Land prices in Nairobi dip by 27 per cent
REAL ESTATE | By Graham Kajilwa | October 11th 2021
Land and property prices in Nairobi and its environs are ‘self-correcting due to market forces with a new report revealing a drop of up to 27 per cent.
A recent Macro Strategy Report published by EFG Hermes, a financial service company, which analysed land prices in the high-end market segment, upper-middle and satellite towns found that the pricing was significantly lower in the first quarter of 2021 compared to the past four years.
It notes that prices of residential and commercial property in Nairobi’s satellite towns have dipped since quarter four of 2019. “Could this represent the early signs of a deeper correction in high-end property prices?” posed the report.

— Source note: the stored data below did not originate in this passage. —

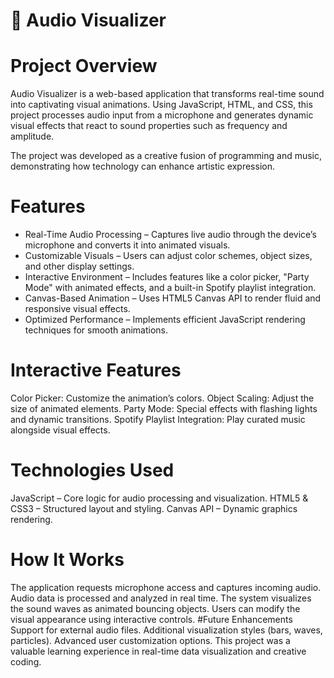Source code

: # 🎵 Audio Visualizer
# Project Overview
Audio Visualizer is a web-based application that transforms real-time sound into captivating visual animations. Using JavaScript, HTML, and CSS, this project processes audio input from a microphone and generates dynamic visual effects that react to sound properties such as frequency and amplitude.

The project was developed as a creative fusion of programming and music, demonstrating how technology can enhance artistic expression.

# Features
- Real-Time Audio Processing – Captures live audio through the device’s microphone and converts it into animated visuals.
- Customizable Visuals – Users can adjust color schemes, object sizes, and other display settings.
- Interactive Environment – Includes features like a color picker, "Party Mode" with animated effects, and a built-in Spotify playlist integration.
- Canvas-Based Animation – Uses HTML5 Canvas API to render fluid and responsive visual effects.
- Optimized Performance – Implements efficient JavaScript rendering techniques for smooth animations.
# Interactive Features
Color Picker: Customize the animation’s colors.
Object Scaling: Adjust the size of animated elements.
Party Mode: Special effects with flashing lights and dynamic transitions.
Spotify Playlist Integration: Play curated music alongside visual effects.
# Technologies Used
JavaScript – Core logic for audio processing and visualization.
HTML5 & CSS3 – Structured layout and styling.
Canvas API – Dynamic graphics rendering.
# How It Works
The application requests microphone access and captures incoming audio.
Audio data is processed and analyzed in real time.
The system visualizes the sound waves as animated bouncing objects.
Users can modify the visual appearance using interactive controls.
#Future Enhancements
Support for external audio files.
Additional visualization styles (bars, waves, particles).
Advanced user customization options.
This project was a valuable learning experience in real-time data visualization and creative coding.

The report says the property market in the country is overvalued, noting that the Covid-19 pandemic has seen distressed properties sale for less than their initial valuation.
The survey notes that the current land prices in the high-end segment are significantly lower than their peak levels over the past four years. “Notably, Quarter One (Q1) of 2021 land prices in Runda were 27 per cent below their recent peaks in Q4 of 2017,” reads the report in part.
“In the middle-income segment, current land prices are also lower than their peak levels over the past four years, but not by as much as the high-end segment.”
Prices in Runda have dropped way below the initial prices in Q4 of 2014. The report notes that while current land prices in Parklands and Westlands have changed from their peak levels over the past four years, current land prices in Upper Hill - Nairobi’s most expensive suburb are 13 per cent below their peaks in Q4 2017.
“Donholm stands out within the other segment for being the only suburb that has continued to see its land prices materially appreciate since Q4 2017,” noted the survey.
The report says on the performance of suburb land prices in Nairobi, between Q4 2017 and Q1 of 2021 all have underperformed the Consumer Price Index (CPI) which is 20 per cent.
“This has to be concerning for the outlook of the property market in Nairobi’s suburbs,” it reads.